Confins da reforma

Lá da África, onde prometeu a ajuda econômica que falta aqui, o presidente Lula informou os resultados de sua meditação sobre o crime organizado. Combatê-lo é tarefa difícil – disse – porque tem braços demais: na política, no judiciário, no setor empresário e, também, na sociedade civil. De qualquer forma, é preciso ter uma polícia mais inteligente e preparada, “e é isso que estamos fazendo para combater esses crimes que acontecem no Brasil”. Enquanto os entendimentos com os estados pela reforma fiscal fracassam, prosperam aqueles pela integração entre as polícias civil, militar e federal. Palavra de Lula.

Nenhuma palavra, entretanto, sobre a primeira e explícita derrama fiscal de seu governo – o aumento da alíquota da Contribuição para o Financiamento da Seguridade Social (Cofins), incluído no minipacote tributário editado através de medida provisória. Vai de 3% para 7,6% do faturamento das companhias a partir de fevereiro do ano que vem, data marcada também para o fim de sua incidência em cascata, ou seja, a cobrança do imposto sobre cada etapa da produção e venda, como ocorre atualmente.

O aumento decretado em pleno curso das discussões sobre a reforma fiscal – e para que todo esse esforço por reforma, então? – elevará o custo das empresas que atuam em todos os setores da economia tupiniquim, já sobrecarregadas de tributos com nomes também vários.

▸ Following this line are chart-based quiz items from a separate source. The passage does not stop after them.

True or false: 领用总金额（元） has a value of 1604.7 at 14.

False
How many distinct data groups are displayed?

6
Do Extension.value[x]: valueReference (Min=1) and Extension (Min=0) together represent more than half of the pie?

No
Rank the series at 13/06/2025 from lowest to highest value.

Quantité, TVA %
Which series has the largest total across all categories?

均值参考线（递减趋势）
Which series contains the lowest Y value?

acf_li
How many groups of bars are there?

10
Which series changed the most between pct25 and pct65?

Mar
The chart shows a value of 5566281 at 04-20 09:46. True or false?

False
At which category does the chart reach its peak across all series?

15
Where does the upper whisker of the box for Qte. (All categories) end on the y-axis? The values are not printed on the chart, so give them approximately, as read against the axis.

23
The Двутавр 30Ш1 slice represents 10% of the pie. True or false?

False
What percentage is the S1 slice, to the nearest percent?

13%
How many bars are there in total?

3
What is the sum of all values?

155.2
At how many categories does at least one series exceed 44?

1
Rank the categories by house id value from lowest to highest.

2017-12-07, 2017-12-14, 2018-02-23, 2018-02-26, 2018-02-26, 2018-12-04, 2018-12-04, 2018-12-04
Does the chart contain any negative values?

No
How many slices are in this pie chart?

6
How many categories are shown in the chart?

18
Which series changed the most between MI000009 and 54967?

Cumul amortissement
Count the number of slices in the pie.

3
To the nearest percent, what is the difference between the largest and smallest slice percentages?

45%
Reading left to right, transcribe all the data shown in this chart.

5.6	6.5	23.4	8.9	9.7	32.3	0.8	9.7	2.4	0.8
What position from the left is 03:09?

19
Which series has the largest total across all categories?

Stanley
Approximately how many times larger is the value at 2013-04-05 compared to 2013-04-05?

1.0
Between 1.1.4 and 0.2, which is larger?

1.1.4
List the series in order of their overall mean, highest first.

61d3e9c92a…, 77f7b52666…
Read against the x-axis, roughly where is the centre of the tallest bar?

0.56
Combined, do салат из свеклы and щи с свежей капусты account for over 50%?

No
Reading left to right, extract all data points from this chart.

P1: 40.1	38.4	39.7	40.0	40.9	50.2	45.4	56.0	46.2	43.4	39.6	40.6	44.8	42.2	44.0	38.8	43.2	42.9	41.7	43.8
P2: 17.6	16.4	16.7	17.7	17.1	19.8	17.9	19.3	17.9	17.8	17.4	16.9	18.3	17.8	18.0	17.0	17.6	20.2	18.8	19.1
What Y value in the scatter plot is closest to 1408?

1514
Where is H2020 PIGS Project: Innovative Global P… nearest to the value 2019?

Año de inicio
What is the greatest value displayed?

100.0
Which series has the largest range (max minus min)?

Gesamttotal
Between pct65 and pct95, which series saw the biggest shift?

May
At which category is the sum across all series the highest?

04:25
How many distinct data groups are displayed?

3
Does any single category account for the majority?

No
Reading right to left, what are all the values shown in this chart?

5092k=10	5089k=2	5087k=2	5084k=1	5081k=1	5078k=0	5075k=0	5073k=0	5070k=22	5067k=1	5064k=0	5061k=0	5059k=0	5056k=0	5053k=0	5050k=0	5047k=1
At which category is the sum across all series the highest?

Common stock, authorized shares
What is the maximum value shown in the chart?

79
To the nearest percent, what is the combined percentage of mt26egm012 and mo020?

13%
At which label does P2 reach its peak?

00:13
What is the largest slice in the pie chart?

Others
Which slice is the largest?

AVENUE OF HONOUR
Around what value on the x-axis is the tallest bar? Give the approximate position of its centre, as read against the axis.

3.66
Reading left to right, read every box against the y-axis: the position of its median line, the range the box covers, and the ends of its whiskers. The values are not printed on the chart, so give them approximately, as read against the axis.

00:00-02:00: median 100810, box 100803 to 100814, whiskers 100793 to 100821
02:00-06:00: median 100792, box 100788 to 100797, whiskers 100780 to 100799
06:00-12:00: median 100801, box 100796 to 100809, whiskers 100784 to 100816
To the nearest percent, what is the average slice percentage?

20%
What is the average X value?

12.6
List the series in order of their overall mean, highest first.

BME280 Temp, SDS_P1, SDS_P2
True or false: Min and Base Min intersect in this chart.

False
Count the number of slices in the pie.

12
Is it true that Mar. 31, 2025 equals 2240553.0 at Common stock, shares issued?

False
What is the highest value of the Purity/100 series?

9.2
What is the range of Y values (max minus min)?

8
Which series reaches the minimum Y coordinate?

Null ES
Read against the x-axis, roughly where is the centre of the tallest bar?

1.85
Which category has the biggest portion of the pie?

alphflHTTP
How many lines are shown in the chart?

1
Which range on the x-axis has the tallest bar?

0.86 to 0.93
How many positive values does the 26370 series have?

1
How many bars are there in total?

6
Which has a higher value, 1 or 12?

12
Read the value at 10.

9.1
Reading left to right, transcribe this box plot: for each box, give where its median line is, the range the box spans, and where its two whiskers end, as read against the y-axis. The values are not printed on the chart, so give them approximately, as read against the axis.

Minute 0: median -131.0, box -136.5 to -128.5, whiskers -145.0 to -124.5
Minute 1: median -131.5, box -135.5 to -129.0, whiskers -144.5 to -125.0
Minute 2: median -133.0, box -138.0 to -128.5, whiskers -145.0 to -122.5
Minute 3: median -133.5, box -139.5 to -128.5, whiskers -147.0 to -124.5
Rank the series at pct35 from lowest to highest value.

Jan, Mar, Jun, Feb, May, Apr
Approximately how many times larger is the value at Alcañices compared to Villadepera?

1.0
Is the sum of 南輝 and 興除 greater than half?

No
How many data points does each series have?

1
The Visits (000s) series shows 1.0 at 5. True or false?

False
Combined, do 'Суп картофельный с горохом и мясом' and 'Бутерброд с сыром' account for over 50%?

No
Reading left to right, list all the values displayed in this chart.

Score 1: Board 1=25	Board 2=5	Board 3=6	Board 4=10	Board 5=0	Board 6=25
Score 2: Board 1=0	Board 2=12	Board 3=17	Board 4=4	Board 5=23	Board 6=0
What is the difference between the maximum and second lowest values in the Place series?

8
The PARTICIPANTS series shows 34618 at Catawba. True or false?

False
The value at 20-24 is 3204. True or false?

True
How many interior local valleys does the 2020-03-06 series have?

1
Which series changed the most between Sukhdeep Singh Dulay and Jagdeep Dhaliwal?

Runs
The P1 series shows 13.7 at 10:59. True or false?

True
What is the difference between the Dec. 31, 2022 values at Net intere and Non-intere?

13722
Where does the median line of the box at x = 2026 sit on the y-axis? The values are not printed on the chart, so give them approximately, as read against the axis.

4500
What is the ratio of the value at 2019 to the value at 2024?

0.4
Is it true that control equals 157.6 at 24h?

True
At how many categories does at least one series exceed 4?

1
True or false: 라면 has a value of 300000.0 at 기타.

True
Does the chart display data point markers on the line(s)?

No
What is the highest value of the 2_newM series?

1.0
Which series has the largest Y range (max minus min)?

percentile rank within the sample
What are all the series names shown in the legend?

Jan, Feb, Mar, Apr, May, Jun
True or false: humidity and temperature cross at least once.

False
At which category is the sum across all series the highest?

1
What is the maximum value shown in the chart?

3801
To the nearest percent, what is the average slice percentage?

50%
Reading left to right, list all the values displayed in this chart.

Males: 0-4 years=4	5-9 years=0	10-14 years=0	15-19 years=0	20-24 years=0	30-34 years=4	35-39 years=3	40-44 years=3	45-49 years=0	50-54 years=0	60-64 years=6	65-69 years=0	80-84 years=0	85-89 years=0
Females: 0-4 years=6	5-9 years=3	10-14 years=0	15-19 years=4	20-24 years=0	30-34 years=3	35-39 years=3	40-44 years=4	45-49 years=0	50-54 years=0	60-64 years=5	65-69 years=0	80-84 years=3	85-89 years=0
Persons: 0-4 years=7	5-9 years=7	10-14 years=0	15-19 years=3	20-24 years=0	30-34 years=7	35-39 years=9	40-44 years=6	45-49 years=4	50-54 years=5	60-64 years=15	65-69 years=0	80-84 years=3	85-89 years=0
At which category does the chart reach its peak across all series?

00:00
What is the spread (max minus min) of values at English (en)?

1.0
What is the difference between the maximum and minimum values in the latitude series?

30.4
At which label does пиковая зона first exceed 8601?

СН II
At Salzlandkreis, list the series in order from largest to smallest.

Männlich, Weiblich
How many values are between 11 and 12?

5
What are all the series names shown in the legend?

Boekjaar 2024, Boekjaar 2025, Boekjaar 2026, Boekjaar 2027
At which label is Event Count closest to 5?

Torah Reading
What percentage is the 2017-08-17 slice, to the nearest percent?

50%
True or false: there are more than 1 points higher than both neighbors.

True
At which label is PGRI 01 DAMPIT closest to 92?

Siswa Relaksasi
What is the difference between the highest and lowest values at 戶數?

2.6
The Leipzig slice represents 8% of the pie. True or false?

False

Conforme estudos realizados, o comércio varejista sofrerá mais, com uma elevação de 3,39% (mais que o dobro) em relação à alíquota atual; em seguida vem o comércio atacadista, com uma variação de custo calculada em 3,01%, também superior à alíquota atual; o setor industrial caminhará com uma elevação, um pouco menor, mas também significativa, de 2,96%; e o setor de serviços também terá um impacto considerável, não inferior a 2,09%.

A absurda e intempestiva elevação da alíquota da Cofins anulará completamente, segundo garantem especialistas, os benefícios decorrentes do fim da cumulatividade. Foi, na verdade, um aumento disfarçado de imposto que o governo já comemora, segundo se anuncia em Brasília, com a previsão de um encaixe de pelo menos quatro bilhões de reais. Desgraça pouca é bobagem.

Um exagero, segundo reação imediata dos dirigentes da Federação das Indústrias de São Paulo, inutilmente atenta aos estragos da medida que, contraditoriamente, tem seu lado bom ao fulminar o bis in idem da contribuição cascateira. Assim, se o governo Lula pensa que vai azeitar a máquina a serviço do prometido espetáculo do crescimento, poderá ter desagradáveis surpresas. “Como esperar ampliação dos investimentos num ambiente de mudanças freqüentes nas regras e sucessivas altas na carga tributária?”, perguntam-se empresários de todos os naipes, enquanto instituições como a OAB – Ordem dos Advogados do Brasil estudam o ajuizamento de ação direta de inconstitucionalidade contra a malfadada medida provisória.

A eficácia da MP, na verdade, dependerá agora do Congresso Nacional, onde os parlamentares foram surpreendidos em plena discussão da reforma tributária encalhada. E terão que optar, naturalmente, entre seguir tentando reformar nosso iníquo sistema tributário e sacramentar as dubiedades palacianas que acenam, de um lado, com coisa boa, mas de outro sobrecarregam ainda mais os ombros já esfolados dos contribuintes. Se optarem pela segunda hipótese, como já anunciam lideranças menores, estarão, na prática, decretando os confins (isto é, os limites ou o fim) da reforma mais esperada desde o primeiro reinado de Fernando Henrique Cardoso. E tudo ficará ainda mais parecido com o que se praticava antes de a esperança vencer o medo… inclusive aquele originado no mundo do crime organizado, com seus múltiplos tentáculos em todas as áreas da sociedade organizada, referido por Lula em passeio pelos países africanos.